** Opening Available records block **

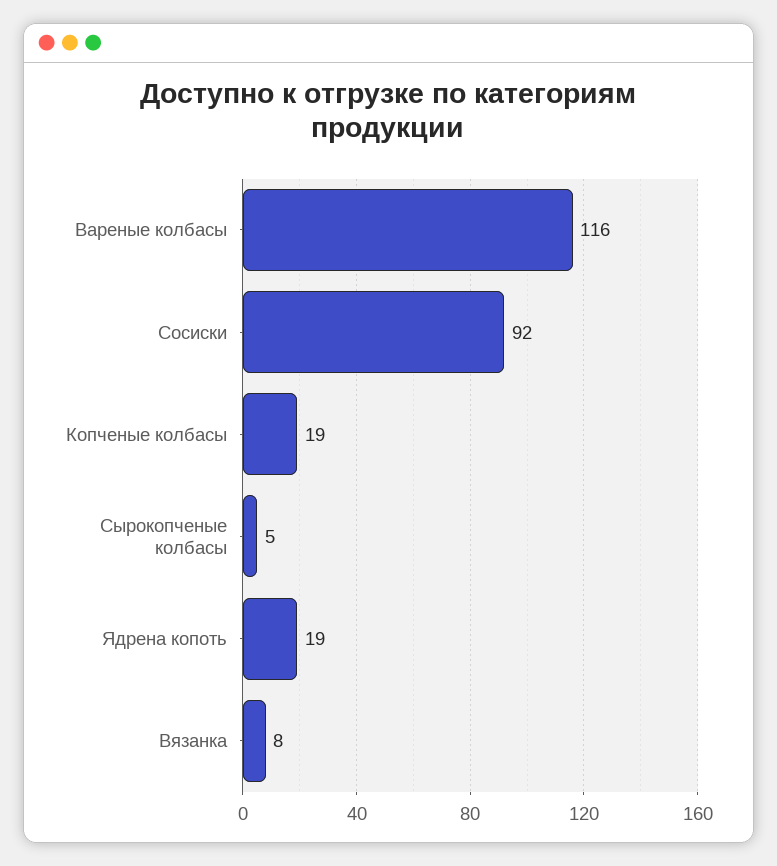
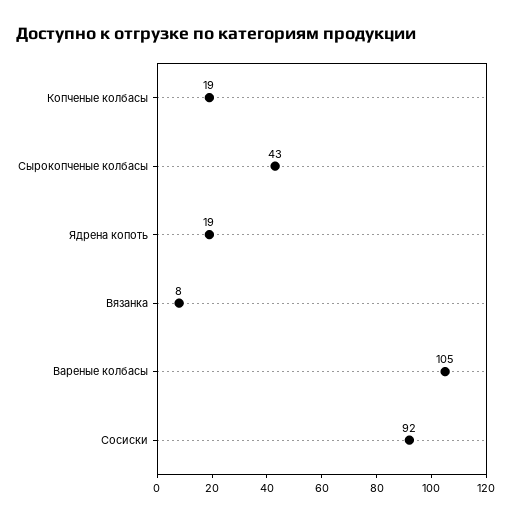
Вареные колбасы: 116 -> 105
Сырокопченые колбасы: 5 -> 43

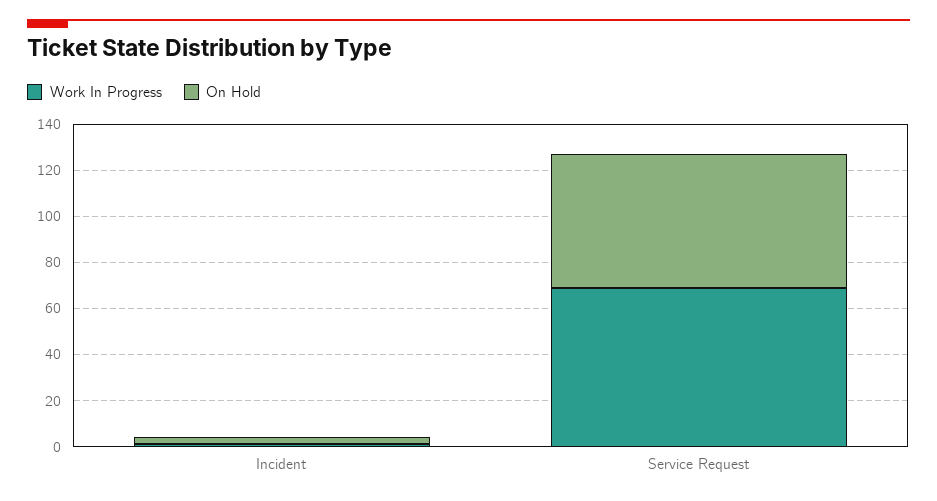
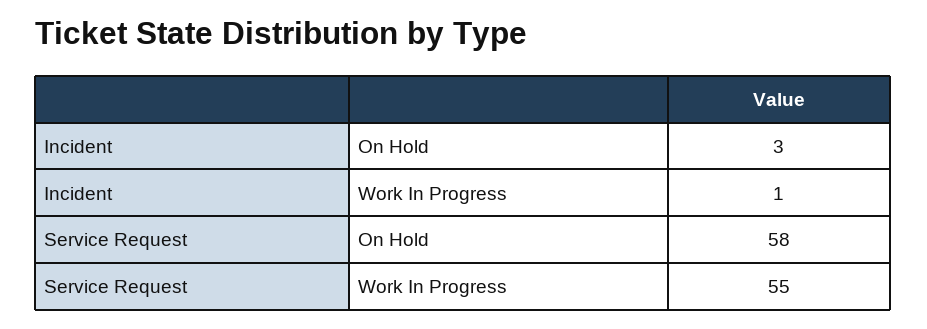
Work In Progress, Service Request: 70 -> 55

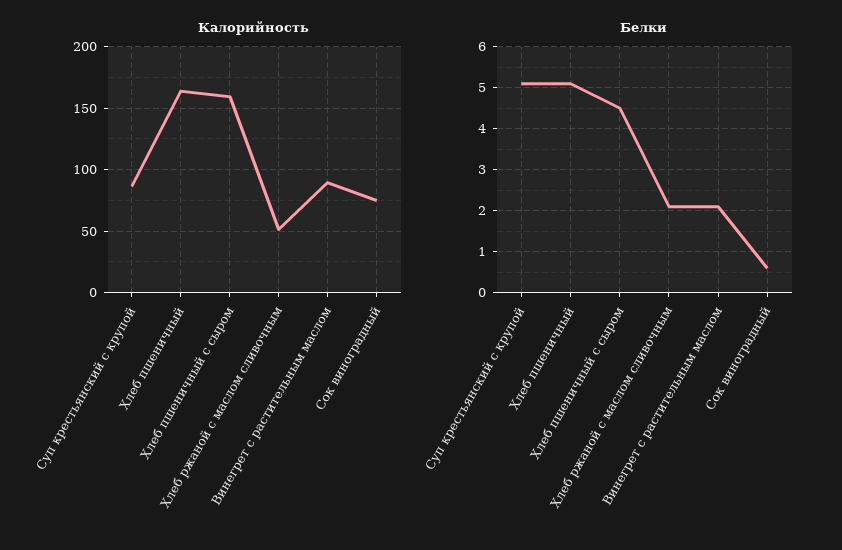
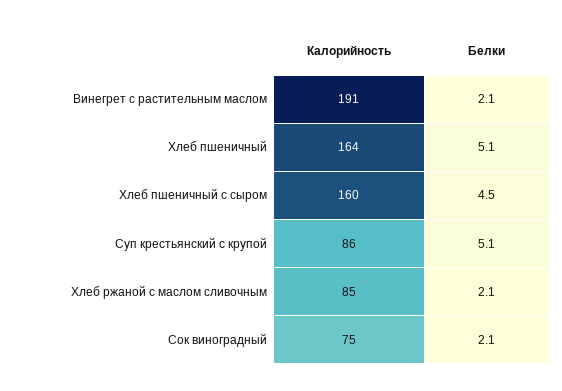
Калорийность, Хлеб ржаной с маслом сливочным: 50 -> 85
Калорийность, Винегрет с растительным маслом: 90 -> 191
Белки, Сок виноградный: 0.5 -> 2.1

** Closing Available records block **

§ Aim of the exercise:
Every entry above has to be repeated exactly, apart from its pictures.

§ Output of the task:
Вареные колбасы: 116 -> 105
Сырокопченые колбасы: 5 -> 43

Work In Progress, Service Request: 70 -> 55

Калорийность, Хлеб ржаной с маслом сливочным: 50 -> 85
Калорийность, Винегрет с растительным маслом: 90 -> 191
Белки, Сок виноградный: 0.5 -> 2.1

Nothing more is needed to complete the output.